BOOK REVIEW: A Brief History of Bad Medicine - True Stories of Weird Medicine and Dangerous Doctors by Robert Youngston and Ian Schott
Many horror stories of treatments gone wrong and doctors running amok have made us shiver at the mere thought of clinics and hospitals. Wrong doses of medicine have been known to give serious side effects, or worse, death. If your existing fears weren't enough, this book will leave you shaking.
A doctor removes the normal, healthy side of a patient's brain instead of the malignant tumor. A man whose leg is scheduled for amputation wakes up to find his healthy leg removed. These examples are part of a history of medical disasters and embarassments as old as the profession itself.
In this book, the authors have written the definitive account of medical mishap in modern and not-so-modern times. From famous quacks to curious forms of sexual healing, the book reveals everything from shamefully dangerous doctors to human guinea pigs.

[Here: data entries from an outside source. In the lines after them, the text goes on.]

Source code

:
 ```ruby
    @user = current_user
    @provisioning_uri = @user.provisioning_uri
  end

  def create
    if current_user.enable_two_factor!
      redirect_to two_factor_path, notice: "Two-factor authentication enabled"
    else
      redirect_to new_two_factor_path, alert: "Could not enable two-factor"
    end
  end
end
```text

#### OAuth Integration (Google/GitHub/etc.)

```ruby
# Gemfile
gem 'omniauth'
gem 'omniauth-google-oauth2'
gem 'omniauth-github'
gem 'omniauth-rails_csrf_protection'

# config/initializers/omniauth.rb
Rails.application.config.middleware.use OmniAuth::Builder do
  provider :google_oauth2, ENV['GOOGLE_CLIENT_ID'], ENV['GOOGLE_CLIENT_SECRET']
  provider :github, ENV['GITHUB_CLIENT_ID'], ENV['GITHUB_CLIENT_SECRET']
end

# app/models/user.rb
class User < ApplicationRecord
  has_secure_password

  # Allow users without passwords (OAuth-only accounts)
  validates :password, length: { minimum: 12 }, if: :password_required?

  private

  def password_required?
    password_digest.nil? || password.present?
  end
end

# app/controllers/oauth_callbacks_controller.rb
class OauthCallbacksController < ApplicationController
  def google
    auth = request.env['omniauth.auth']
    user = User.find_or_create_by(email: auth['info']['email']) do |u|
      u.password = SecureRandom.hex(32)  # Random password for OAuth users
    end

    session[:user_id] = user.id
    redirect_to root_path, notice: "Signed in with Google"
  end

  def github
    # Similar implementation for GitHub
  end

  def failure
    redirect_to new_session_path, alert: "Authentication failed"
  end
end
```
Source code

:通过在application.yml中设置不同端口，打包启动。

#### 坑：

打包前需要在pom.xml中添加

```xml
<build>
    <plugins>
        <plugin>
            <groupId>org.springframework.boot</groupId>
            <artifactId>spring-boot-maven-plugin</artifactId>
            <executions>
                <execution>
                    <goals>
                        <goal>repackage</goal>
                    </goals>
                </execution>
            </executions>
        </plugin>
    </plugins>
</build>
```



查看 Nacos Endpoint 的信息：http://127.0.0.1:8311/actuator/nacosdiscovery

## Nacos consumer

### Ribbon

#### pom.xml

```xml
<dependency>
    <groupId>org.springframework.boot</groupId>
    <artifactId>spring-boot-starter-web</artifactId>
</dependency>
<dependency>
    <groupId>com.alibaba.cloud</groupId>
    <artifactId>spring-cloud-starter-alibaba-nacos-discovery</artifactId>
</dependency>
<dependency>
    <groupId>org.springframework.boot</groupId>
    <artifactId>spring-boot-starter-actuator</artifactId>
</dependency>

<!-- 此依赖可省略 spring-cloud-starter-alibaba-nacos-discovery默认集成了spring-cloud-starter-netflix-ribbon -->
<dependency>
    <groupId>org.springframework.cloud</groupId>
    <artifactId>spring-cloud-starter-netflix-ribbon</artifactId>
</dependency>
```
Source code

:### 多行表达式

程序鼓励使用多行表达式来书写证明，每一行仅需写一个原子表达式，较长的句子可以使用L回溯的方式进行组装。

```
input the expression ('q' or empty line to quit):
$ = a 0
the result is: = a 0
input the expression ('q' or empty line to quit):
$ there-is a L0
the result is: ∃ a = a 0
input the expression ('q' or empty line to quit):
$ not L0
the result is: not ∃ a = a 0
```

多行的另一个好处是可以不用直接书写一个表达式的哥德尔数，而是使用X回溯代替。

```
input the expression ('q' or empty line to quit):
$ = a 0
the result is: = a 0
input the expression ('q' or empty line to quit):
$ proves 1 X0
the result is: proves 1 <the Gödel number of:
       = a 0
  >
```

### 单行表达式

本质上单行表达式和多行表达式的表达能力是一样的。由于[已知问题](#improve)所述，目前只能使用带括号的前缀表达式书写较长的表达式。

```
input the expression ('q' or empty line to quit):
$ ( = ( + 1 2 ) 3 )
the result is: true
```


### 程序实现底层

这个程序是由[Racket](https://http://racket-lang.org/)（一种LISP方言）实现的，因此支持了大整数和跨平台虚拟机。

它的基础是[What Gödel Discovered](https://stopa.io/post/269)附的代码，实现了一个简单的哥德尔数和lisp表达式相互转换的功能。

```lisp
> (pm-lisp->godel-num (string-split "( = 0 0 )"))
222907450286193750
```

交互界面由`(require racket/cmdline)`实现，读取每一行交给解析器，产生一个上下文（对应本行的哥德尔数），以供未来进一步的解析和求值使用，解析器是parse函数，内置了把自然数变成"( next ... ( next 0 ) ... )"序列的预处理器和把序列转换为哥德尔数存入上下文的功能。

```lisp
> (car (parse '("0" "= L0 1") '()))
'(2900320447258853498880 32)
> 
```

Treading a fine line between the comical and the tragic, the honest mistake and the intentional crime, this book proves, once and for all, that you can't always trust the people in white coats.
The most interesting parts of the book for me were about the human experiments by the Nazi doctors and the science of cryogenics (freezing people to revive them in the future). Scary to bits, it just goes to show how the medical mind used to work in the past. For medical students or those interested in medicine, this book is a must-read.